Request A – According to the article on student civic action, how many lessons make up the Mikva Challenge "soap box" curriculum?
Request B – Pick up the article on student civic action after its last sentence and write the next paragraph.

[Source passage — start]

Ideas for Student Civic Action in a Time of Social Uncertainty

June 29, 2017
New York Times Learning Network
By Educator Innovator

I’m very pleased to share my New York Times Learning Network blog post with the Educator Innovator blog. One thing I’d like readers to keep in mind if this is your first introduction to teaching with student civic action: if a full-blown project seems overwhelming, time-gobbling, and hard to control, it’s fine to start small. A good strategy is the “soap box” curriculum from the Mikva Challenge organization in Chicago, readily available on the Web. It comprises just four lessons plus a speech presentation session. If you want to do the full monte but with more explicit lessons, you can obtain a full Mikva Challenge project curriculum for a fee. (Note: I don’t work for that organization, but am a fan.) I’ve tried to provide ideas and supports in my book, From Inquiry to Action, and on my blog at https://medium.com/@szemelman/latest. While the Learning Network post originally emphasized the role of politics in the recent focus on student civic engagement, most issues students will want to tackle are very local, immediate, and not really controversial—like supporting students in the school who deal with disabilities, strengthening young people’s health, or improving school culture. Just know that when you involve your students in this kind of active learning, you are doing the work that public school in America was originally established to do: guiding them to become the responsible and active citizens our society needs.

Overview: Five Steps for Getting Started

Many outstanding teachers guide student civic action in their classrooms, and some have been at it for a long time. In fact, this kind of learning was repeatedly promoted over the past century, as this 1928 article from The New York Times shows. At times, as in this New York City public school project in 1992, foundations have even funded it.

What can these projects look like? Chicago high school teacher Elizabeth Robbins explains one approach in the TEDx talk above.

While individual efforts are valuable, students can learn the skills of collaborating on civic issues by working together as a whole class. Here are the five broad steps they should follow:

  1. Identify issues important in their lives and community, and decide on one to address.
  2. Research the chosen issue and decide how to change or improve the situation.
  3. Plan an action, including determining a goal for change; identifying who or what body in the community has power to make the change; and deciding how to approach that person or those people.
  4. Carry out the action through letters, talks, meetings with officials, policy proposals, and activities, depending on the specific goals of the project.
  5. Reflect on the effort when it is over in order to understand their successes, challenges, and ways to continue learning in the future.

Two features are especially crucial to making the experience authentic and empowering. First, students must own the key choices and decisions and figure out solutions to problems themselves, so they discover that they can do this. The teacher facilitates the work, of course, but leaves as much of the decision-making as possible to the students.

[Source passage — finish]
[Data listing — start]

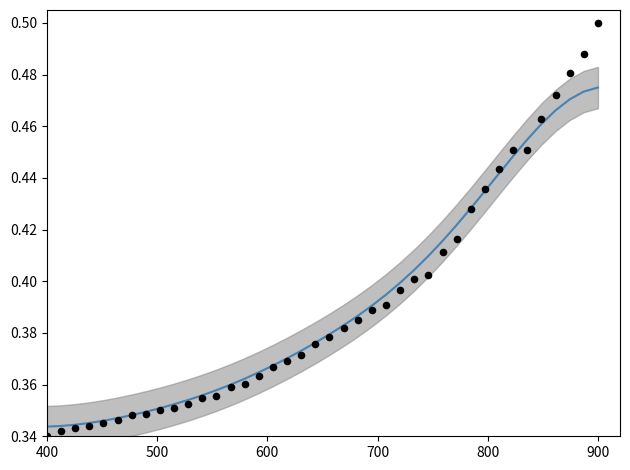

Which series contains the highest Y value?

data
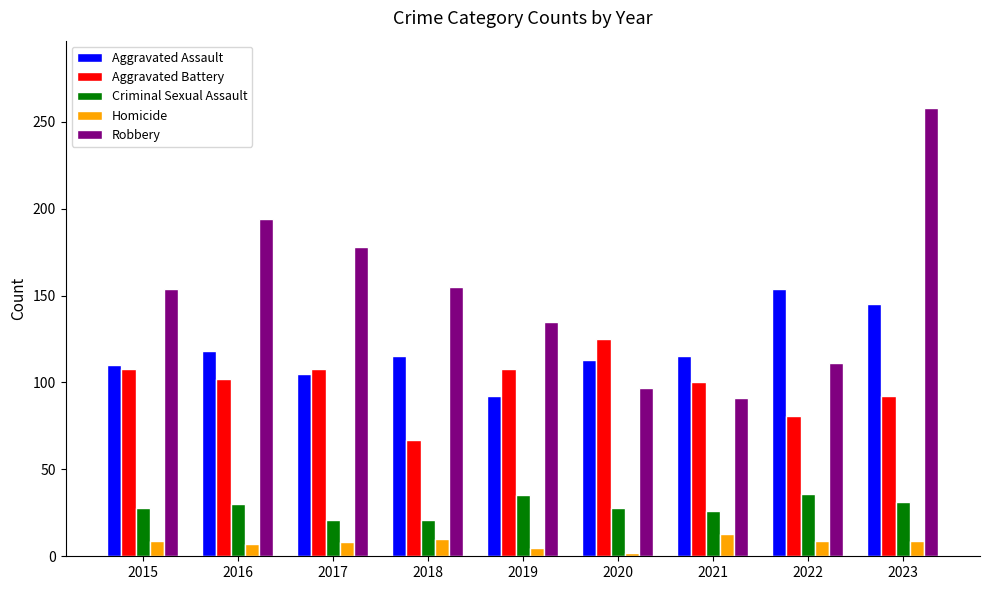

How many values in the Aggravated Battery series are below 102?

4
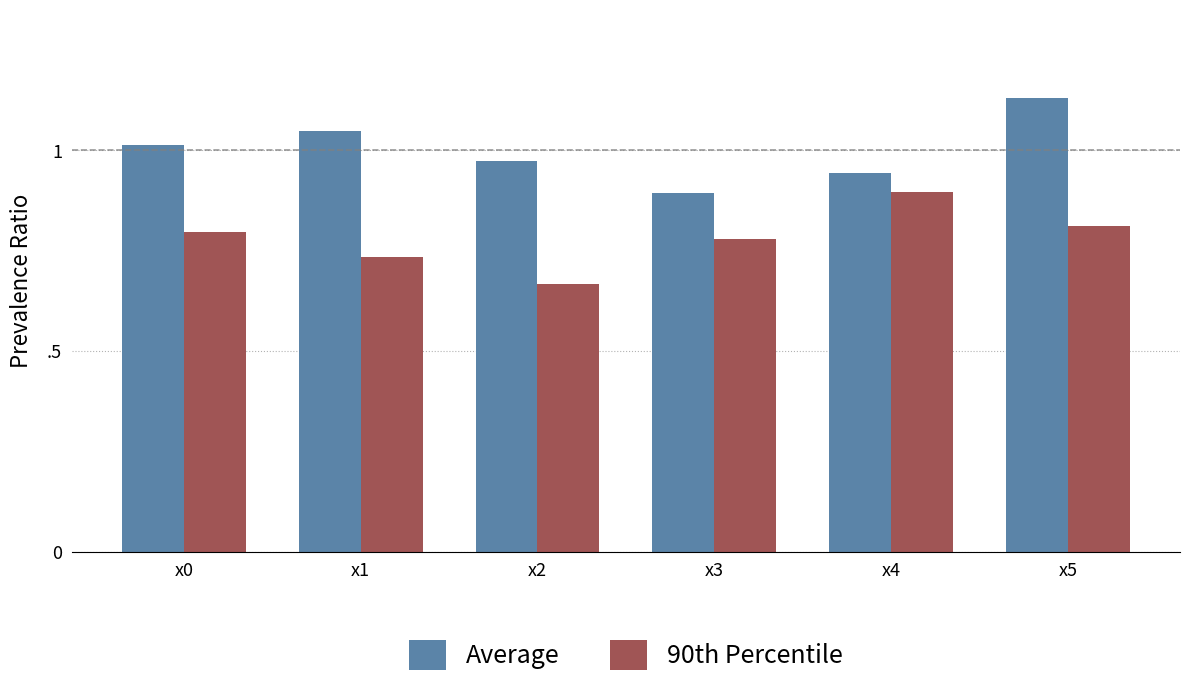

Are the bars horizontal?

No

[Data listing — finish]

Written response A – Four lessons, plus a speech presentation session.

Written response B –
Second, the work should culminate in some action focused on change in the school or community. It’s not enough to just talk about change, practice mock legislatures, or serve in a soup kitchen (as valuable as these activities may be). Only when students see adults listening to them with respect, do they realize they have a voice and can make a difference in their world. Their efforts may not always succeed, but in being heard they come to value the studying, reading, writing and planning that they have done.

A good preparatory step is to start students thinking about democracy and whether it’s important in our lives. (One way to begin? This series of Learning Network writing and discussion prompts on the question How Strong Is Your Faith in American Democracy?)

After a quick-write and some sharing of responses, invite students to discuss how they can promote democracy in their own classroom, not just by voting on matters but by become active citizens themselves.

Step 1—Identifying an Issue That Matters to Students

Here are several strategies to get students started:

Ask them! Young people often have a lot to say about problems and concerns in their school or community, and sometimes these are issues we teachers would never think of. It’s a good idea to encourage focus on issues in their own school or community, since it’s more likely that the students can have some influence on them. (For example, as I described in my book, one group of students at Roosevelt Middle School in River Forest, Ill., focused on solutions to the problem of repeated flooding in their neighborhood.)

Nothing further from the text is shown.